1)These plugins are for crash reporting, so I don’t need them to be applied all the time (ex: I don’t need them for my daily local builds because I’m not going to track the crash on those builds, they are for development propose, no for sharing or tracking the crashes).
2)One of the benefits of this chance will be reducing the compilation time (because we need Gradle to apply these plugin), among others.
I just want to apply one of those crash reporting (not both).
Said that, I think I would be useful in some cases to be able to have the chance to apply plugin just for some build types.
A plugin really is a project-scoped concept. A project either has it or not.
But the plugin should allow you to configure it at a finer grained level. For instance, the crash reporting plugin you mentioned should allow you to specify which buildTypes it should apply to. I guess it would be best to get in touch with the maintainers of those plugins. Maybe they already have an option for that.
Execution failed for task: ':app:processCurrentDebugGoogleServices'.
> Please fix the version conflict either by updating the version of the google-services plugin (information about the latest version is available at https://bintray.com/android/android-tools/com.google.gms.google-services/) or updating the version of com.google.android.gms to 10.2.6.
If I understand correctly, this may be an issue with the com.google.gms.google-services plugin, but I would really like to get this working, because my app needs to support ridiculously old versions of Android.
Plug-ins may be a project-level concept, but why? Downloading application of the plug-in based on build type to the plug-in itself doesn’t make any sense considering that Gradle itself is a build configuration tool .
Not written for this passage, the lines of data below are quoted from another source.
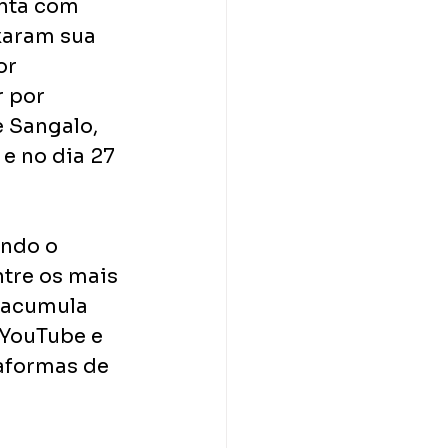
nta com 
xaram sua 
or 
 por 
e Sangalo, 
e no dia 27 
ando o 
tre os mais 
 acumula 
 YouTube e 
aformas de 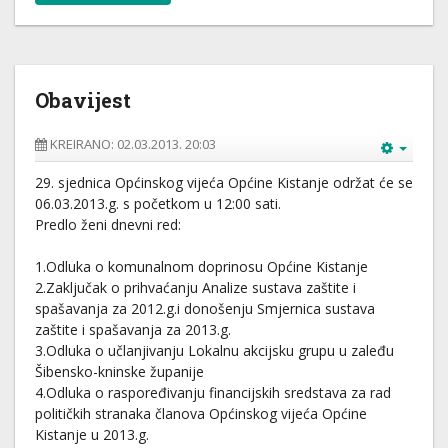
Obavijest
KREIRANO: 02.03.2013. 20:03
29. sjednica Općinskog vijeća Općine Kistanje održat će se
06.03.2013.g. s početkom u 12:00 sati.
Predlo ženi dnevni red:
1.Odluka o komunalnom doprinosu Općine Kistanje
2.Zaključak o prihvaćanju Analize sustava zaštite i
spašavanja za 2012.g.i donošenju Smjernica sustava
zaštite i spašavanja za 2013.g.
3.Odluka o učlanjivanju Lokalnu akcijsku grupu u zaleđu
Šibensko-kninske županije
4.Odluka o raspoređivanju financijskih sredstava za rad
političkih stranaka članova Općinskog vijeća Općine
Kistanje u 2013.g.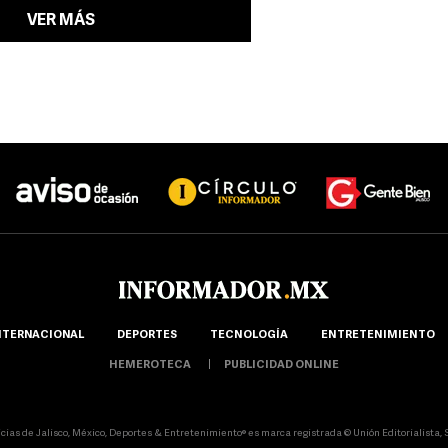
VER MÁS
NTERNACIONAL
DEPORTES
TECNOLOGÍA
ENTRETENIMIENTO
HEMEROTECA
PUBLICIDAD ONLINE
icias de Jalisco, México, Deportes & Entretenimiento® es marca registrada © Unión Editorialista, S.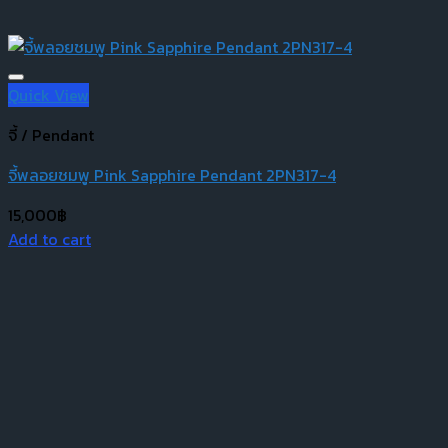
Quick View
จี้ / Pendant
จี้พลอยชมพู Pink Sapphire Pendant 2PN317-4
15,000
฿
Add to cart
What is the reasoning against letting build.gradle decide when plug-ins are applied?
I dare to remind that we, as customers, do not have a goal of “having a high level concept” but rather to have “a good working solution”. A specific plugin it not an abstract entity, it has a semantic meaning. And as we already have an instrument to declare different semantic buckets - like flavours and release/debug split, it is natural that some plugins may not belong semantically into a flavour.
Here my real world examples:
Crashlytics plugin is force-disabled for debug build for me (as it completely mixes up the production reporting)
Artifactory plugin has not use for developer build. Yet I cannot deactivate it. The problem here is this is a single plugin which does not support gradle cache which means I get longer compile times for debug, what I am doing much more frequently as building a release. Thus inability to disable plugin literally steals time from my life and from my employer.